Well, it was a quiet weekend around here. Too cold (in my opinion) to go outside for any length of time on Saturday and on Sunday it poured rain all day (warming to a “balmy” 38 degrees). We did some shopping, chores around the house, and I put most of the Christmas decorations away. I’m still posting much more regularly over on my Instagram site, so if you’ve not seen me here for a few days you may want to pop over there to see what I’ve been up to.
I took my new salt block for a spin on the Traeger grill Saturday evening. It’s an 8×8 block of Himalayan sea salt intended for cooking.

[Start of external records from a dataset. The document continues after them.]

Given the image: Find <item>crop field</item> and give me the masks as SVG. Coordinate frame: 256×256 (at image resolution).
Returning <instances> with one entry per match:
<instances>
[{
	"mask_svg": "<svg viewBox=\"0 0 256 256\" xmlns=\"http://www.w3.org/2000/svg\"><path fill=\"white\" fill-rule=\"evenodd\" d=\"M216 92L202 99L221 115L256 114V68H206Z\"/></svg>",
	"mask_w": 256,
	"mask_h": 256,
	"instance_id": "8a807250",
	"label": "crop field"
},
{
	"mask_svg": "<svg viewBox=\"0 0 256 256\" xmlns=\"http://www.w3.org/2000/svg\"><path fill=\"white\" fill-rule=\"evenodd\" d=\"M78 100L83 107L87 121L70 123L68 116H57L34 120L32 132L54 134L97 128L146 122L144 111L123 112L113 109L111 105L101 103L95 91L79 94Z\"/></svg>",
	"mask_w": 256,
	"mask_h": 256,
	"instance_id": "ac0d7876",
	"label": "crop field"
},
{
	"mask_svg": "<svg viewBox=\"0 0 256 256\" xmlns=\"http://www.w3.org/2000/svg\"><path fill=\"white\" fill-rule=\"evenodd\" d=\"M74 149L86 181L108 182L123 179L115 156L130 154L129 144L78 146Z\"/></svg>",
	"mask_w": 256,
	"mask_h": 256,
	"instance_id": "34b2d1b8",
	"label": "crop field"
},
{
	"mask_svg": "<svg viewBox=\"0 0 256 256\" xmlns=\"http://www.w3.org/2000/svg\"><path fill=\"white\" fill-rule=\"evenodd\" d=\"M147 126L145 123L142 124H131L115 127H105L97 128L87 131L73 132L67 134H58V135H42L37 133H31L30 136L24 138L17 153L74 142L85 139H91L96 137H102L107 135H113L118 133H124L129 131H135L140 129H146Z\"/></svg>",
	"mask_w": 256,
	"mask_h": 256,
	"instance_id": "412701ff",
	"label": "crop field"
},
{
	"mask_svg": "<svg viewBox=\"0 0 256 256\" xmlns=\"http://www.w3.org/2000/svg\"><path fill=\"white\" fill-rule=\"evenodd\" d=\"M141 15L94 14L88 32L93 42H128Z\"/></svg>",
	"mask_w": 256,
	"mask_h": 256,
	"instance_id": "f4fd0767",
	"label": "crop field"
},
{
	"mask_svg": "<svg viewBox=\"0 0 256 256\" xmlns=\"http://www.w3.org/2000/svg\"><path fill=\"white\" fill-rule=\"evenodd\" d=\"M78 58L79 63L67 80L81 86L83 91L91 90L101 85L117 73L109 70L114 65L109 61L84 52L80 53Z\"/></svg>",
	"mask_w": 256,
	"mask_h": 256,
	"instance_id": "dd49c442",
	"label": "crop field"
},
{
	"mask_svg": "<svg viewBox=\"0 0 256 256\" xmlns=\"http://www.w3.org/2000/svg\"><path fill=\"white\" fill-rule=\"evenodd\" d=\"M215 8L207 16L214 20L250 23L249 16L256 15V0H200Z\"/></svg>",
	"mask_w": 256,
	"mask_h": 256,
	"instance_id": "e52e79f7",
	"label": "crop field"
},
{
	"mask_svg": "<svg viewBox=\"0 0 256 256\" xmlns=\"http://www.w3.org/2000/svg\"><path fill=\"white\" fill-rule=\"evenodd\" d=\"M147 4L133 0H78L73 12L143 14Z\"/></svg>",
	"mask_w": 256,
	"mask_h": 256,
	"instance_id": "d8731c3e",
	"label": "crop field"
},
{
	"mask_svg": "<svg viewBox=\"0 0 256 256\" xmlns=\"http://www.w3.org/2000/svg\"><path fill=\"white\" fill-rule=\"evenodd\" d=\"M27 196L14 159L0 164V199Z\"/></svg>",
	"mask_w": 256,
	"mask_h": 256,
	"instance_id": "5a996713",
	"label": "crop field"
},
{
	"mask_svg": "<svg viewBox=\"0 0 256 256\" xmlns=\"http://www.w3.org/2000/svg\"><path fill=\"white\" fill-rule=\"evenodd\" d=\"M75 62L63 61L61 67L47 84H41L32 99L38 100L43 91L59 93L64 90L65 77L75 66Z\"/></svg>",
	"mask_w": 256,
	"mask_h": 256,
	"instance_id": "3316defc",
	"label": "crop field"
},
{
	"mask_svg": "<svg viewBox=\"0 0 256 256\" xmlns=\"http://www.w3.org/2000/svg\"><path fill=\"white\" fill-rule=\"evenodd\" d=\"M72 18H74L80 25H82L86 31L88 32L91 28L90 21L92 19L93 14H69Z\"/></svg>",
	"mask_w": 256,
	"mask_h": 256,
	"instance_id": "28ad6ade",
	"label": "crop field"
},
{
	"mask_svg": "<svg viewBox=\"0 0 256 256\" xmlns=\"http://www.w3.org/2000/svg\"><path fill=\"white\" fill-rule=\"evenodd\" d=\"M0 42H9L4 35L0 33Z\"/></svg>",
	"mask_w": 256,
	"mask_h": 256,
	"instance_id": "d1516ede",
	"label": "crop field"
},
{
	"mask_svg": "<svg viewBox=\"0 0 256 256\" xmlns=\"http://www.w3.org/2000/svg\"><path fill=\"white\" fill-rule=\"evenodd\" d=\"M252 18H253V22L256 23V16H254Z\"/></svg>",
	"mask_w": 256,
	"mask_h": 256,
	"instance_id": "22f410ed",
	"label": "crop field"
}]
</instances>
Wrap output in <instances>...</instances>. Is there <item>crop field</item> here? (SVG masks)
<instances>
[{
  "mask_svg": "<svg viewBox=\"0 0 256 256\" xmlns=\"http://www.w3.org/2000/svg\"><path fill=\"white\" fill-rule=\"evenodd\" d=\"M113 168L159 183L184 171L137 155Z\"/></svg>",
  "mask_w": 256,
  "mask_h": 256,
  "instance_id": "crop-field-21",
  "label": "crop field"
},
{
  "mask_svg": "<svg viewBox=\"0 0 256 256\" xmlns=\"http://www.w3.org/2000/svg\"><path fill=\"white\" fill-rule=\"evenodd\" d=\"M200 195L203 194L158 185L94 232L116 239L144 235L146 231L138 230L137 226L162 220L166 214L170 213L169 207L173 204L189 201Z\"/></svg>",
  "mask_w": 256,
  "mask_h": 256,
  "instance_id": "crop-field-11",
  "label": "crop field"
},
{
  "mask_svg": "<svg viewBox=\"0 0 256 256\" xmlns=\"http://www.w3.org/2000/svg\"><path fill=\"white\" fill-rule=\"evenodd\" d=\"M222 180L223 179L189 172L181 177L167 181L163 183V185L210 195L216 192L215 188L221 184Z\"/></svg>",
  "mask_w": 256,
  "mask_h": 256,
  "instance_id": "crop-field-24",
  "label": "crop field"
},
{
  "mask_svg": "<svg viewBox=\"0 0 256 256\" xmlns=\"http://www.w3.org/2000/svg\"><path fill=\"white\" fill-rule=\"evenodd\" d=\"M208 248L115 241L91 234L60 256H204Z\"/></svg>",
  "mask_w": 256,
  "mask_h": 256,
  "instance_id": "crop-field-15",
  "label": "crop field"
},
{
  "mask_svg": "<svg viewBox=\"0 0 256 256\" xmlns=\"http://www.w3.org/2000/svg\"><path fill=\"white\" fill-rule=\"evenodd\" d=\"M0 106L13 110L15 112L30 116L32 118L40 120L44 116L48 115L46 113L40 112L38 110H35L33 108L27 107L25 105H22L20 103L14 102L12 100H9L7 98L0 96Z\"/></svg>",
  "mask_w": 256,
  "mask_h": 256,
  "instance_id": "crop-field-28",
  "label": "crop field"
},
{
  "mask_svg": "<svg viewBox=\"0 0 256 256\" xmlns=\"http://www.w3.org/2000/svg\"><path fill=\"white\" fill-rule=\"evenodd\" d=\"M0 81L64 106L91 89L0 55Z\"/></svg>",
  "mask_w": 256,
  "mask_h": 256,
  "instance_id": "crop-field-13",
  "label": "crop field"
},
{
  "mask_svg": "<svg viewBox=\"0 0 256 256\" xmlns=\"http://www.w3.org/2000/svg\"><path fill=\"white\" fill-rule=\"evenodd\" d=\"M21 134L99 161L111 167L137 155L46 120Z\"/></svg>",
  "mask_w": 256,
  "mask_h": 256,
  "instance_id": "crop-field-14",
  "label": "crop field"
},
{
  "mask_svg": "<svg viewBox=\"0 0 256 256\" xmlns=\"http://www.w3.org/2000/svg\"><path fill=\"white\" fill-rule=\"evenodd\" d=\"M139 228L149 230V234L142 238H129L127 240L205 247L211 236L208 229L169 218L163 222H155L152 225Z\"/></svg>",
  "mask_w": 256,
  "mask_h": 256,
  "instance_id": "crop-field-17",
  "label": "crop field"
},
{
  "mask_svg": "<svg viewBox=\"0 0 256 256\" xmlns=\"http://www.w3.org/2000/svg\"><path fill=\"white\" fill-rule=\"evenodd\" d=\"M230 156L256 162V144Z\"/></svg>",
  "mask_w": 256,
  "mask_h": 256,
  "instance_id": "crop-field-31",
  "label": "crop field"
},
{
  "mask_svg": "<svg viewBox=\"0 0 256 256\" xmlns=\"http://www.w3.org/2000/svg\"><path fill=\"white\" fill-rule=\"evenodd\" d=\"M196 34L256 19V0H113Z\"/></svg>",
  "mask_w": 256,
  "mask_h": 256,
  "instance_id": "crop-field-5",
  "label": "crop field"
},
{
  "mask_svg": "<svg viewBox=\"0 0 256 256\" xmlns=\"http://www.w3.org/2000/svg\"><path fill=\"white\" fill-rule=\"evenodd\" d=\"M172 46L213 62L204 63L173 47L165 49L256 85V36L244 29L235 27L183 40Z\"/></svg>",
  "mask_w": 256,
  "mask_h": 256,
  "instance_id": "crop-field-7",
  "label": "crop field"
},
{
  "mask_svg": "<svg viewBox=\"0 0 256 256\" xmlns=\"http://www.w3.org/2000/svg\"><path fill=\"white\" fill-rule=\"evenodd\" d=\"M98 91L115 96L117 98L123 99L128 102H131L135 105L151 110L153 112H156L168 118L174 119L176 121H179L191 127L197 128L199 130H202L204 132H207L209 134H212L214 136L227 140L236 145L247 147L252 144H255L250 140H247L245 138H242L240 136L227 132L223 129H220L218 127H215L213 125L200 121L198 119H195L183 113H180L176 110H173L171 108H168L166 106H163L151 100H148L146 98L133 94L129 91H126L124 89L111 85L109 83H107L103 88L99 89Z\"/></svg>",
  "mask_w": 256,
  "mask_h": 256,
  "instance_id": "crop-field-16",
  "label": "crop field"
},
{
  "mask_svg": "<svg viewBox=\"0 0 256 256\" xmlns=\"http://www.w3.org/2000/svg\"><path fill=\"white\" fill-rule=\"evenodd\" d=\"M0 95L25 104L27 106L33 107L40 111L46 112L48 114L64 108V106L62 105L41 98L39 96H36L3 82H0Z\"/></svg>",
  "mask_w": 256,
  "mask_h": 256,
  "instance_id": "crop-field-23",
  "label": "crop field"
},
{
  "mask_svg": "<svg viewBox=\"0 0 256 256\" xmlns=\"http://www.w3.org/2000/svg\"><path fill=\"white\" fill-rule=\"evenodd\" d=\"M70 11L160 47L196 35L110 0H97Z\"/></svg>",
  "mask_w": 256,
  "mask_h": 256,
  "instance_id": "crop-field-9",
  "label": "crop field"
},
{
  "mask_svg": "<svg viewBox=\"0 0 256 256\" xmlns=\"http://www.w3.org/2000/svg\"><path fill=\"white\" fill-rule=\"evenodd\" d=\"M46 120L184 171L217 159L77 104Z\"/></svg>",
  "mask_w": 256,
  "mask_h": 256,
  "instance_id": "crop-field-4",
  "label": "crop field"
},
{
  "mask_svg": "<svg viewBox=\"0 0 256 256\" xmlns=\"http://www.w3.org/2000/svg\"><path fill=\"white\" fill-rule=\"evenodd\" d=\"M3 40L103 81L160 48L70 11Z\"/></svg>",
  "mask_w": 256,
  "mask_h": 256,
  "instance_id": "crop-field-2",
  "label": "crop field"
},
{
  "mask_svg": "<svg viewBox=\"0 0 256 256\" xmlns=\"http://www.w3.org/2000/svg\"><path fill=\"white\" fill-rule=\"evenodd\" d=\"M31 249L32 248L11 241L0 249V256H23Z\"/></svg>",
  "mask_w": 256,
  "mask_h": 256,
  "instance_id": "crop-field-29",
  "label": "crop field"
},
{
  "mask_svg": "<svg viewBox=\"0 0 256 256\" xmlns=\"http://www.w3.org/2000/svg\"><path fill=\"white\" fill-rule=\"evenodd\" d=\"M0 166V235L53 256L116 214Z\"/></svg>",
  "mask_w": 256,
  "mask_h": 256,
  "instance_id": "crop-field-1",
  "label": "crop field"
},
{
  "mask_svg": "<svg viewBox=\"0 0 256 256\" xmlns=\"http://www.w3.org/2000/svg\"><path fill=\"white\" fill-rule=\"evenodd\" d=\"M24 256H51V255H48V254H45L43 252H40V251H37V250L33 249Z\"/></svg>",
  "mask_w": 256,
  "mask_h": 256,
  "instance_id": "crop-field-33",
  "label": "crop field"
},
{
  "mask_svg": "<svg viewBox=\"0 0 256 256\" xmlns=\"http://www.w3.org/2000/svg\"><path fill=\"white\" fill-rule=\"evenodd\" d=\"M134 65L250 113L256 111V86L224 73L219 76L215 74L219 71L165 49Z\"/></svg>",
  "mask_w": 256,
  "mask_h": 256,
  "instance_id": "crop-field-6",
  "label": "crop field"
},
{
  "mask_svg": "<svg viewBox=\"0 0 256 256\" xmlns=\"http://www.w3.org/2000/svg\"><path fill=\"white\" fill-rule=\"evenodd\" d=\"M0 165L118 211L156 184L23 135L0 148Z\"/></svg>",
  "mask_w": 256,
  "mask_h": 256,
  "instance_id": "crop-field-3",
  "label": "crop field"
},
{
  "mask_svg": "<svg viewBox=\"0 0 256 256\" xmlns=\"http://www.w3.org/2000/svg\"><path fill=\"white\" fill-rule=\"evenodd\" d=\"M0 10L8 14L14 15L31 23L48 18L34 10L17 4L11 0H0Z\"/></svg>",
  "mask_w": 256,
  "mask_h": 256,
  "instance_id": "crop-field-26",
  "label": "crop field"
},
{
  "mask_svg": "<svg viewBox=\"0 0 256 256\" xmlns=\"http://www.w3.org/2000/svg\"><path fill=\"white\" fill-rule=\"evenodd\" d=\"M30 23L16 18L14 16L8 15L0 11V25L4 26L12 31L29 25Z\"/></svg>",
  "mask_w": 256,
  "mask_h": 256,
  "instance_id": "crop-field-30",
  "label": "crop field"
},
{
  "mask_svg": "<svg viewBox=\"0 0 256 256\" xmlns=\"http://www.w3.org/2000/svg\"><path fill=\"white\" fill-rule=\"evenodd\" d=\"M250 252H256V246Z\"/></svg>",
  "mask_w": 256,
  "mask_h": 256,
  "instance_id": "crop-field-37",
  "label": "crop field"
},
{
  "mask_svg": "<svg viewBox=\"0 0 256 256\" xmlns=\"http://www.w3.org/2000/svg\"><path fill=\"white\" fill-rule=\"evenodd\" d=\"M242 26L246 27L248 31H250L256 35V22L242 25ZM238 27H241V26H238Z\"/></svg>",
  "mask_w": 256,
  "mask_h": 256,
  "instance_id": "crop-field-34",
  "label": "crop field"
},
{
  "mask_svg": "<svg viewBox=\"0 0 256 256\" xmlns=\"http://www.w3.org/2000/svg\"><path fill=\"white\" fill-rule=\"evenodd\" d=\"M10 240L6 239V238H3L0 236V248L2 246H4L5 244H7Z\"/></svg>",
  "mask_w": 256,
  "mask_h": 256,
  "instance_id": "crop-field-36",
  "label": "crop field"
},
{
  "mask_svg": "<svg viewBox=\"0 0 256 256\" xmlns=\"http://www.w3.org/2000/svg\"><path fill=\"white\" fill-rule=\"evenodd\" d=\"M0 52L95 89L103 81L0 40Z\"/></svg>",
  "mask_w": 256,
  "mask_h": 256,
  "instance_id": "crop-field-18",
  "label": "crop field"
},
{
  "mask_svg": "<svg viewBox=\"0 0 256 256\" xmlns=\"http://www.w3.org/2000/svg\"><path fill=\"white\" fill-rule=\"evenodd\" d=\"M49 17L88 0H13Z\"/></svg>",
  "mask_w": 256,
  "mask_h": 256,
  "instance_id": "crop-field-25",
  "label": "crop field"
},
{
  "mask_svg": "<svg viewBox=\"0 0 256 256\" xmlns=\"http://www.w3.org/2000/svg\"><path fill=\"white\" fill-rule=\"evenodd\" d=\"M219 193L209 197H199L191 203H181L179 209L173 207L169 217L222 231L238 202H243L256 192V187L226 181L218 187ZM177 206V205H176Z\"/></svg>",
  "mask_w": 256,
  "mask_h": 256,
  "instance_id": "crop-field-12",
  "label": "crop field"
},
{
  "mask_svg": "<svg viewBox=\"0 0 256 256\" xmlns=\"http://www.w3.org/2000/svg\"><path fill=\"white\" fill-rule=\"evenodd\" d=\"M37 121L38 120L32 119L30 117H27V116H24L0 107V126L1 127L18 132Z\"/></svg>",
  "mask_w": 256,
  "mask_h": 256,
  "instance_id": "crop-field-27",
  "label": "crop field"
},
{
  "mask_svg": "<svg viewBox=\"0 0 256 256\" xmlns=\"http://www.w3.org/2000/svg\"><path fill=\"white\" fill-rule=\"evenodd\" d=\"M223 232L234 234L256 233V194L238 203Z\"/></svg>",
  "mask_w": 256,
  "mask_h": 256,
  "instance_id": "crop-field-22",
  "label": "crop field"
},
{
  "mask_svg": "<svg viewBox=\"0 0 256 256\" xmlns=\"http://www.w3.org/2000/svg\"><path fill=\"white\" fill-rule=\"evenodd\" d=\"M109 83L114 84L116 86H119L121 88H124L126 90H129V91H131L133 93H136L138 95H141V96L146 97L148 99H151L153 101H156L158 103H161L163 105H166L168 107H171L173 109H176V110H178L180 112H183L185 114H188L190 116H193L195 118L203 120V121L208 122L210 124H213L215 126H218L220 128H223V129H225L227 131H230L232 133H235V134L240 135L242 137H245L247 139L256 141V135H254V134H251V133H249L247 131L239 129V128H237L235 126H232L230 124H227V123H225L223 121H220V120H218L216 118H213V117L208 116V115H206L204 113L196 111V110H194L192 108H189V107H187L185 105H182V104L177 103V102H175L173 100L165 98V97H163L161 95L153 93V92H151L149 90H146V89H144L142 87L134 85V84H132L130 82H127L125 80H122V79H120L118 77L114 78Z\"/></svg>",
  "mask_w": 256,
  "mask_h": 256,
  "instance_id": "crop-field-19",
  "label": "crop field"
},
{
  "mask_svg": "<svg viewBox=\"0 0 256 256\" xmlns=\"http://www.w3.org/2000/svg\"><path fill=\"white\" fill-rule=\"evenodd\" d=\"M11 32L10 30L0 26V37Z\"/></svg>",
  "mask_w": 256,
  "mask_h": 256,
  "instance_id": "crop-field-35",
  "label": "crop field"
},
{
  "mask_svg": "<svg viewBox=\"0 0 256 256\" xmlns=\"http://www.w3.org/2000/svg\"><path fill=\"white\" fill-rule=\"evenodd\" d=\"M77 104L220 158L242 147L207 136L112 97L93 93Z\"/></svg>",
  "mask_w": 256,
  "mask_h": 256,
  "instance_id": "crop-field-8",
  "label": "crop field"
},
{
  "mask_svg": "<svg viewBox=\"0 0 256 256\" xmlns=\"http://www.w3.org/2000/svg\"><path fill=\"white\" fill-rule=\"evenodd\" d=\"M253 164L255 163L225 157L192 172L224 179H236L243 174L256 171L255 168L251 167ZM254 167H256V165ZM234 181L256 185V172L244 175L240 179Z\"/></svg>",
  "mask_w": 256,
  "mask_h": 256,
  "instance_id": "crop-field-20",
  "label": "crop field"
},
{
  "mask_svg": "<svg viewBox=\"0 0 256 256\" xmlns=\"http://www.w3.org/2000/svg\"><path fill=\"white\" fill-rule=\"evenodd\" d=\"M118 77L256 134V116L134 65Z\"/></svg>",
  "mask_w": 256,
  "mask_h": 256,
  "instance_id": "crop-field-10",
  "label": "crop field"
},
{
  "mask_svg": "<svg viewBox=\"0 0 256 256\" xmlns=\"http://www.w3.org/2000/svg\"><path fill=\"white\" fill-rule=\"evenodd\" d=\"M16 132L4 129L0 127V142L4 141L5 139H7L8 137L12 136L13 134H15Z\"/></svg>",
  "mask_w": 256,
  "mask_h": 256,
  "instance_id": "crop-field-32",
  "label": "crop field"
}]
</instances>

Per the instructions, I slowly brought it up to between 300-400 degrees, then put a t-bone steak on it in the Traeger. The only seasoning applied was pepper. While the actual cook time is within normal parameters, the prep is quite lengthy (sloooowly bringing the block up to temperature), but the flavor it imparted in that steak was pretty darn amazing.
Besides the salt block, there were two other highlights to my weekend. The first was vacation planning. Lots and lots of vacation planning. We are headed to Costa Rica this spring! So excited about that! And, as I am our travel agent I spend a lot of time researching, reserving and arranging. I booked three different locations for us this weekend: a hotel right on the beach in Playa Hermosa, a cabin with a volcano view in La Fortuna and an apartment in the cloud rain forest that is Monteverde. I have a couple more transportation legs to take care of, then I can start researching things that we might like to do. Hiking is high on the list (of course). Relaxing. Photographing everything that moves (and doesn’t move). It should be an amazing trip and we are so looking forward to it.
The other highlight is reflected in the photos you’re seeing. Ever hear of frost heave? It’s pretty cool stuff when it’s occurring in your backyard and not anywhere that will cause damage. On Saturday the husband was looking out the window and noted the heaves. I was willing to suffer the cold for the 20-30 minutes it took to take these photos (such a coastal girl).
The technical definition of frost heaves is as follows (according to Wikipedia): “Frost heaving (or a frost heave) is an upwards swelling of soil during freezing conditions caused by an increasing presence of ice as it grows towards the surface, upwards from the depth in the soil where freezing temperatures have penetrated into the soil (the freezing front or freezing boundary). Ice growth requires a water supply that delivers water to the freezing front via capillary action in certain soils. The weight of overlying soil restrains vertical growth of the ice and can promote the formation of lens-shaped areas of ice within the soil. Yet the force of one or more growing ice lenses is sufficient to lift a layer of soil, as much as 1 foot (0.30 metres) or more. The soil through which water passes to feed the formation of ice lenses must be sufficiently porous to allow capillary action, yet not so porous as to break capillary continuity. Such soil is referred to as “frost susceptible”. The growth of ice lenses continually consumes the rising water at the freezing front.
Now you can say you learned something today. In layman’s terms it looks like the ground is erupting ice and if you walk on that eruption it quickly collapses with a very satisfying crunch. To a human. You should have seen the large orange cat trying to walk across the heaving area. He didn’t think it was very fun and bounded for the back door.
So, that was our weekend in a nutshell. Hoping to get out more soon, but winter can be tough.